Quels impacts des attentats terroristes sur le chiffre d’affaires des compagnies aériennes? Notons que la fuite des touristes affecterait davantage les secteurs de la culture, des spectacles et loisirs sans oublier la restauration, de l’hôtellerie. A moyen terme, les impacts sont difficiles à évaluer. Toutefois, la confiance est le moteur de la croissance économique de tout pays. Qui sont ces investisseurs qui s’aventureraient à placer leurs économies dans des projets à long terme dans un pays touché par des attentats terroristes? On pourrait dire adieu à la transformation du taux de croissance en développement économique et social. Document Stratégique de Réduction de la Pauvreté, Programme National de Développement, projet de société…pourraient faire place au pilotage à vue. Il serait impossible de parler de réduction de la pauvreté, de développement humain, de résorption du chômage…Et ceux qui auraient leur premier emploi à…40 ans devraient bénir leur Dieu.
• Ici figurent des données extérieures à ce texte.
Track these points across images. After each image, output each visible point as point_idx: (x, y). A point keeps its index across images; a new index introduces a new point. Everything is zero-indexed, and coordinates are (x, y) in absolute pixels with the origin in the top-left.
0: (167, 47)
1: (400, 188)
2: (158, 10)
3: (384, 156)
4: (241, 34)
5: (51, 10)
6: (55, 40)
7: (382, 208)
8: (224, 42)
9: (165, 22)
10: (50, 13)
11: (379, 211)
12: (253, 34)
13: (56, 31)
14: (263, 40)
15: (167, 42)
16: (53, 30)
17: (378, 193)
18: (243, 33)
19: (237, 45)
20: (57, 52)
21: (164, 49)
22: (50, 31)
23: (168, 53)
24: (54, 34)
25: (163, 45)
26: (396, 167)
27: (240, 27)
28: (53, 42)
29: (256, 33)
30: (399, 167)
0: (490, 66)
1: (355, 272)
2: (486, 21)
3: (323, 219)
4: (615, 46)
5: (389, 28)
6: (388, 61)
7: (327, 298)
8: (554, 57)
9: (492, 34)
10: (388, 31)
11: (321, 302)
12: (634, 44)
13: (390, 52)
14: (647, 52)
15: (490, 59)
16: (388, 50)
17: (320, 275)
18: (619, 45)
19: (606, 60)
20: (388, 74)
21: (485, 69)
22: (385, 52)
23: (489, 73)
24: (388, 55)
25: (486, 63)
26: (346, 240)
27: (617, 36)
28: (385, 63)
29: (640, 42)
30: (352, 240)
Le géant de la CEDEAO n’a pu venir à bout du terrorisme. Aucun pays de l’Afrique ne peut, à lui seul, lutter contre le terrorisme. Unir les forces pourrait être un début de solution. Dans ce domaine là, le nombre ne fait pas le poids. Et en l’état actuel, le besoin de sécurité devrait l’emporter sur diverses considérations. Sans vouloir remettre en cause les stratégies de gouvernance en place, ne faudrait-il pas se souvenir de nos forces spéciales sur des bases purement objectives? Côte d’Ivoire, Burkina Faso, Mali…Voici des pays où des contingents d’élites, formés aux frais du contribuable ont subi un rude Vetting si ce n’est une simple dissolution. En l’état actuel, n’est-il pas possible de leur faire appel pour créer une force sous régionale en charge de la lutte contre le terrorisme? Le dire n’est pas simplement réveiller de vieux démons encore moins être un fiévreux nostalgique… Il nous revient de moderniser l’armée (recruter et gérer les carrières sur des bases saines; renforcer les capacités, équiper l’armée…); renforcer la collaboration avec les pays expérimentés (France, Tchad, Nigeria, USA…); développer un leadership de sorte à susciter une fluidité des informations entre les capitales (Dakar, Nouakchott, Alger, NDjaména, Jo’Burg…)

Au nom des victimes, des survivants, de l’Humanité, il nous faut vaincre le terrorisme si nous ne voulons pas purement et simplement disparaitre!